Your goal:
Leave every image out, and return the rest of the data word for word.

Data below:
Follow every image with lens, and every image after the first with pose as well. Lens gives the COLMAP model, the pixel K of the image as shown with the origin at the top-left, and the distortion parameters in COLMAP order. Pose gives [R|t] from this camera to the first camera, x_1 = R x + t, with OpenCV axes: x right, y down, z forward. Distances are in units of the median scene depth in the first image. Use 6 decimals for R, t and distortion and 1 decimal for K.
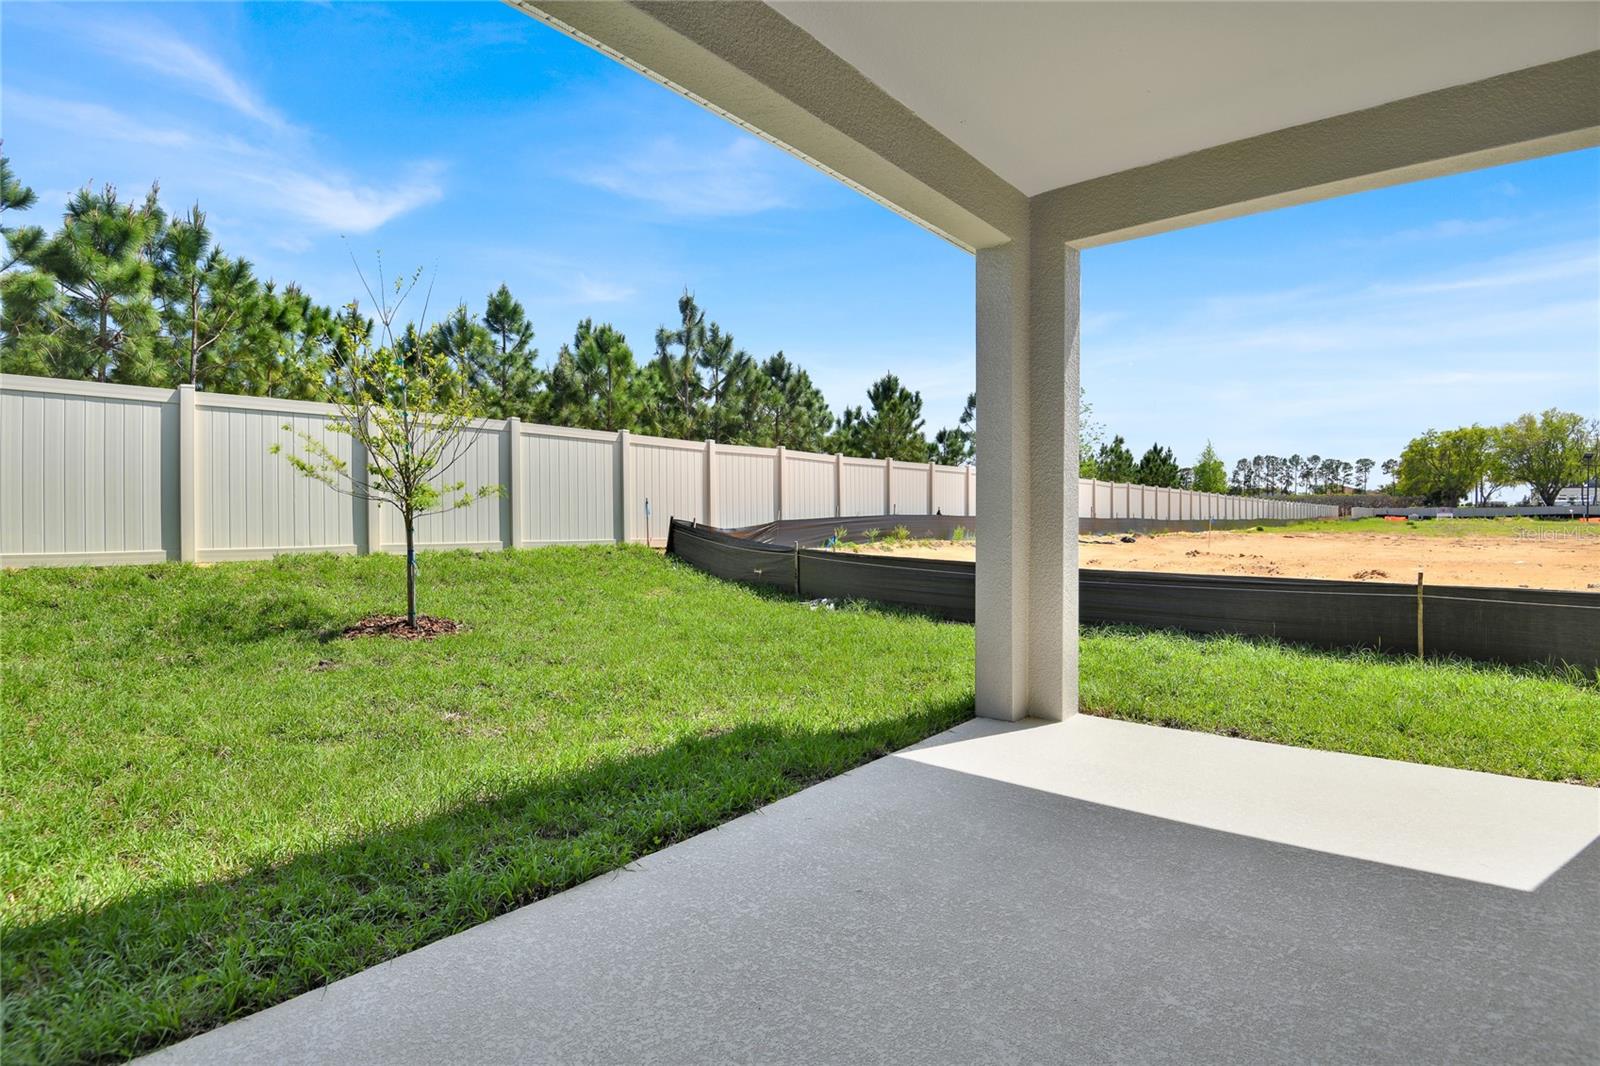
lens RADIAL K [[780.3, 0, 795.7], [0, 780.3, 526.2], [0, 0, 1]] dist [-0.005765, -0.001380]
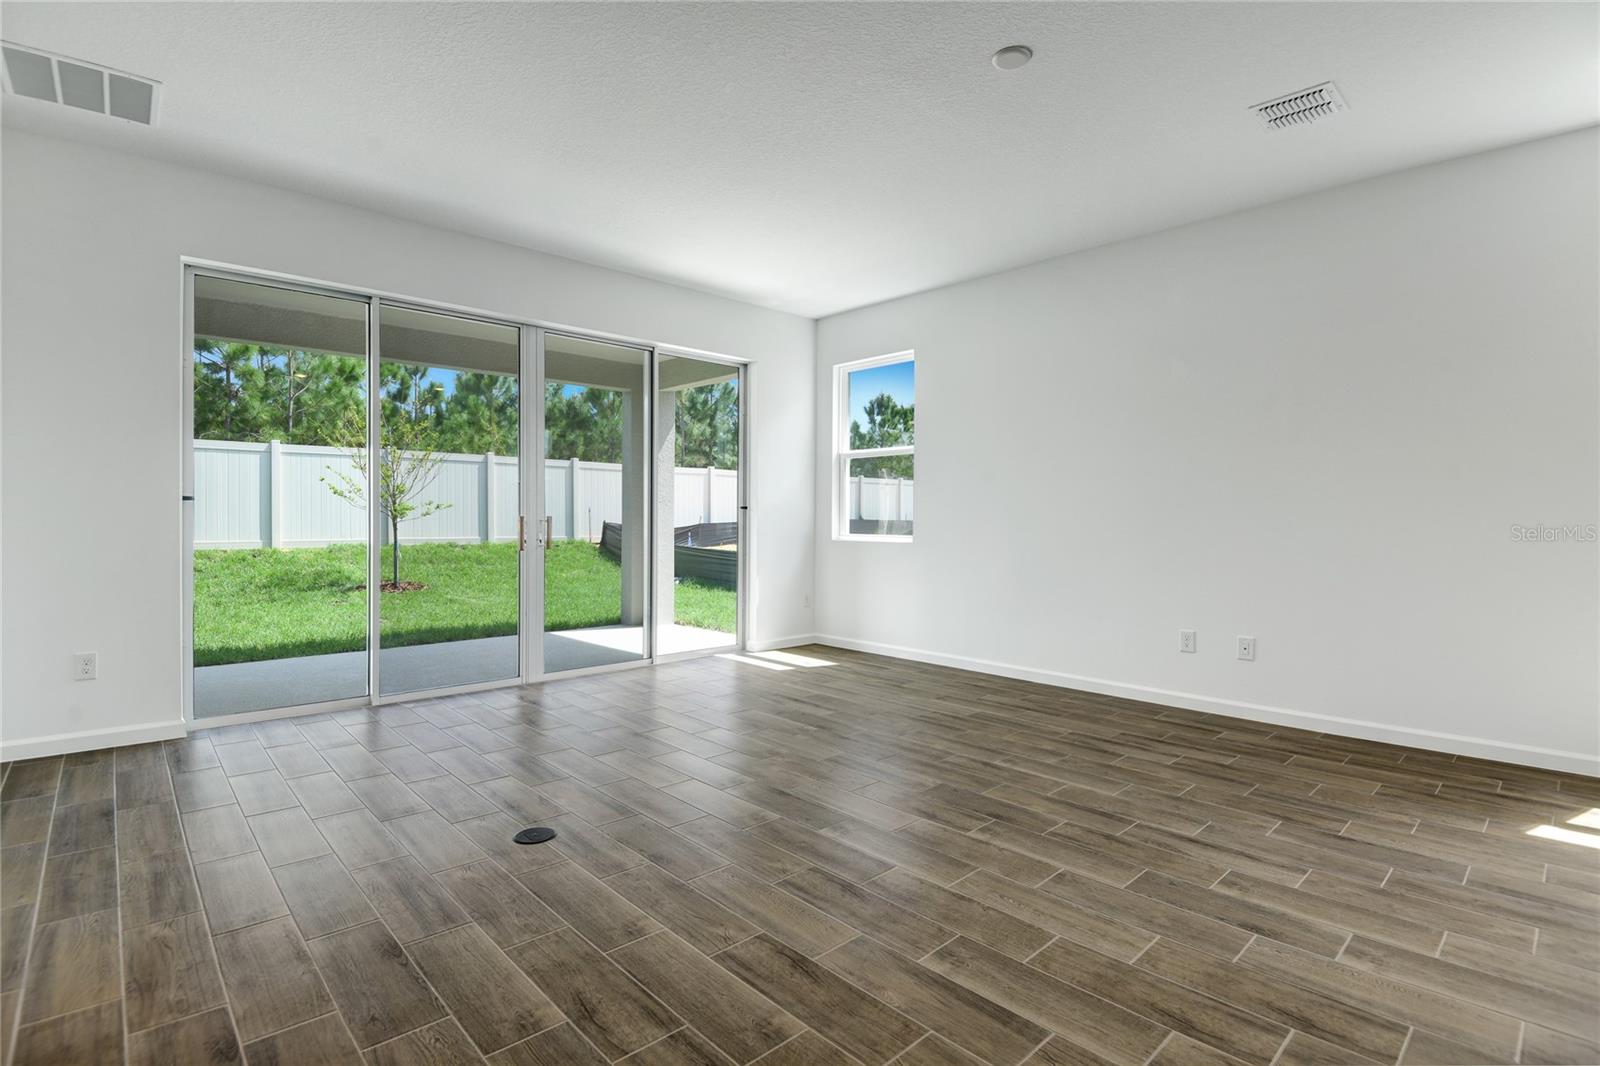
lens RADIAL K [[771.5, 0, 799.4], [0, 771.5, 530.3], [0, 0, 1]] dist [0.000946, 0.000351]
pose [[0.995573, 0.008261, -0.093632, 0.442852], [-0.007826, 0.999957, 0.005005, -0.007116], [0.093669, -0.004250, 0.995594, -0.486174]]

Solution to this problem:
Follow every image with lens, and every image after the first with pose as well. Lens gives the COLMAP model, the pixel K of the image as shown with the origin at the top-left, and the distortion parameters in COLMAP order. Pose gives [R|t] from this camera to the first camera, x_1 = R x + t, with OpenCV axes: x right, y down, z forward. Distances are in units of the median scene depth in the first image. Use 6 decimals for R, t and distortion and 1 decimal for K.
lens RADIAL K [[780.3, 0, 795.7], [0, 780.3, 526.2], [0, 0, 1]] dist [-0.005765, -0.001380]
lens RADIAL K [[771.5, 0, 799.4], [0, 771.5, 530.3], [0, 0, 1]] dist [0.000946, 0.000351]
pose [[0.995573, 0.008261, -0.093632, 0.442852], [-0.007826, 0.999957, 0.005005, -0.007116], [0.093669, -0.004250, 0.995594, -0.486174]]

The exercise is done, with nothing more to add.